- **TEXT UNDER STUDY**:
Google And Ye Shall Find

By Andrew Price, 2008-01-30 23:51:59 in General.

I've just had an odd Google experience while scouring the web for relevant papers for my computer science project. It all started at the Google Scholar site which I was using to search for papers relating to Linux file systems and storage, particularly performance analysis, block I/O and anything to do with blktrace or GFS2.

After a while I stumbled across a highly relevant looking abstract of a paper entitled Evaluating Block-level Optimization through the IO Path [Riska, Larkby-Lahet & Riedel] so I clicked on the link. A username/password dialog appeared. It turned out I needed a USENIX account to get at this potentially juicy morsel of knowledge. So I clicked on the Web Search link that Google Scholar places next to search results, hoping to find the paper offered freely elsewhere. Expectedly, the first page of results showed links to pages on the USENIX site including a link to the actual PDF which again popped up a username/password dialog (Google's crawler must have a USENIX account...?).

Then I noticed something else - a View as HTML link. Surely it couldn't work. It shouldn't. Could Google search really be that nifty (or subversive)? I clicked on the link. Before my eyes the once-imprisoned-as-a-password-protected-PDF paper loaded in all its oddly formatted glory. A brief skim through reveals that some figures have missing information but I think I can live with that. I'll put it with the others and read it in the morning. Thanks, Google.

[Edit: Good news - since I wrote this entry USENIX has announced that it is making all the proceedings of its conferences available to everyone.]

Comments

Auzon writes:

Many websites cater to Google's bot. If you put it as your user agent, you see a very different web. Sometimes you can see content that ordinarily requires you to login, like this case.

- **DATA RECORDS**:
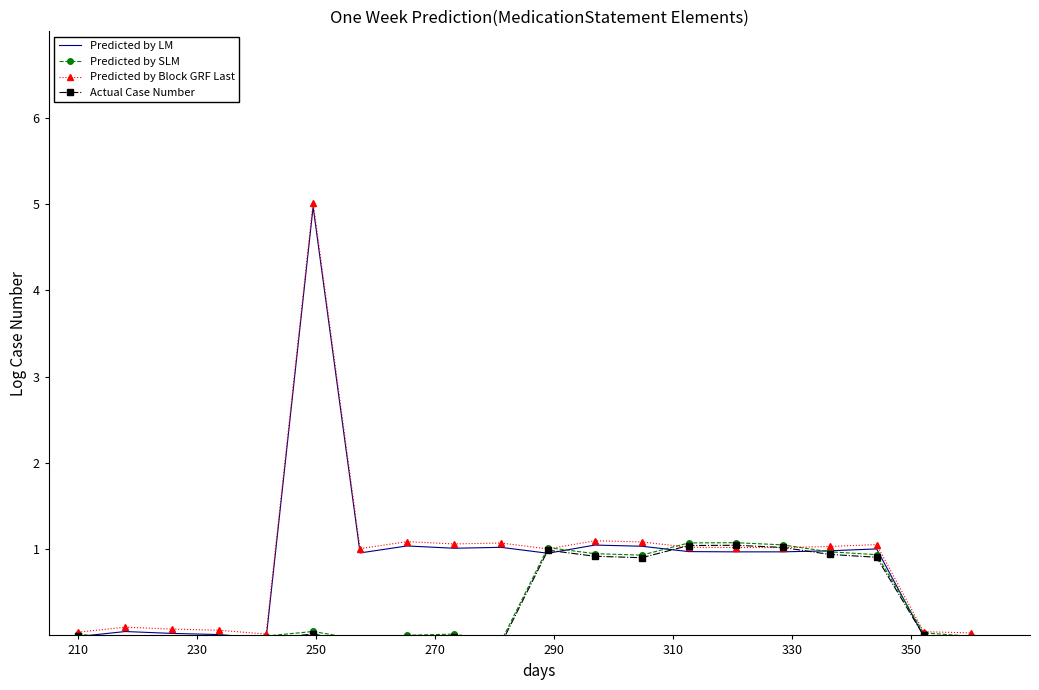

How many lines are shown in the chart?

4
==
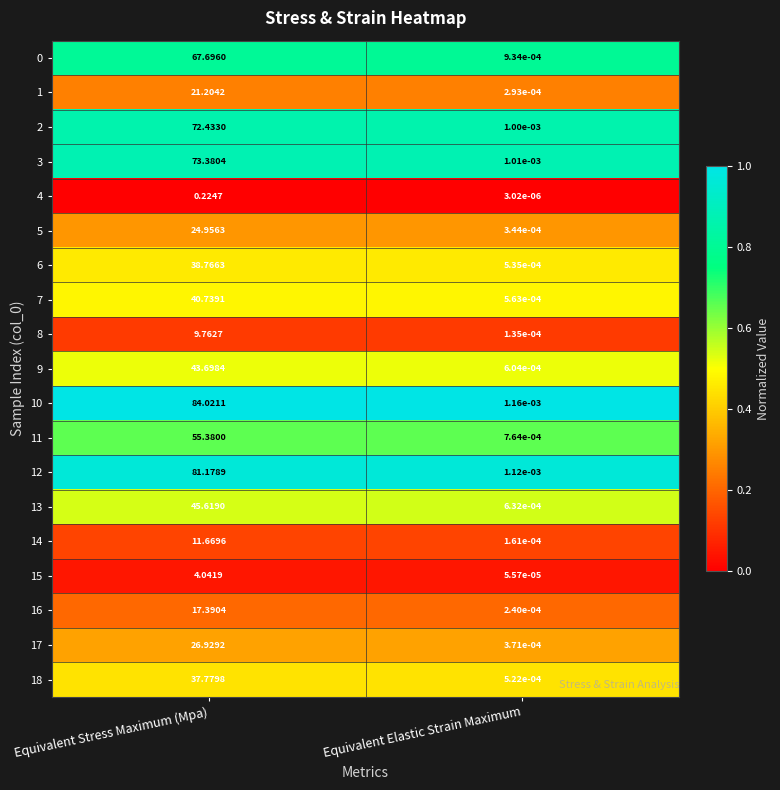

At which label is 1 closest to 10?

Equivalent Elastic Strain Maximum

- **DIRECTIONS**:
1 – Reproduce everything in the post about the Google search from "By Andrew Price, 2008-01-30" down to "blktrace or GFS2.".
2 – Go on with the post about finding a password-protected paper through Google, picking up from the point where it stops.

- **WRITTEN ANSWERS**:
1 –
By Andrew Price, 2008-01-30 23:51:59 in General.

I've just had an odd Google experience while scouring the web for relevant papers for my computer science project. It all started at the Google Scholar site which I was using to search for papers relating to Linux file systems and storage, particularly performance analysis, block I/O and anything to do with blktrace or GFS2.

2 –
2008-01-31 00:20:57

nixternal writes:

I did the same recently as well. I think it was Google, but I had used the universities database browser and found a paper relevant to what I was writing about. Come to find out, they wanted like $25 for the paper, but I clicked the "view as html" and sure enough, I got that same badly formatted paper that they wanted $25 for, for absolutely free. Glad it worked out that way too, because I thought about purchasing the paper, but after reading it, it wouldn't work for my case.

2008-01-31 00:21:39

Anon writes:

This is remarkably common on the web. However there are all sorts of headers/robots.txt you can set that will prevent bot caching ( http://googleblog.blogspot.com/2007/07/robots-exclusion-protocol-now-with-even.html ). Most places (like portal.acm.org) that may ask for logins but let Google crawl seem to have arranged it with Google at some point in the past not allow caching...

2008-01-31 10:03:57

Jason Brower writes:

Actually, I have noticed that for some reason that some pdf docs ask for passwords when using our open source friendly readers. Try opening that passworded document with the real deal and you may see a perfectly formated document.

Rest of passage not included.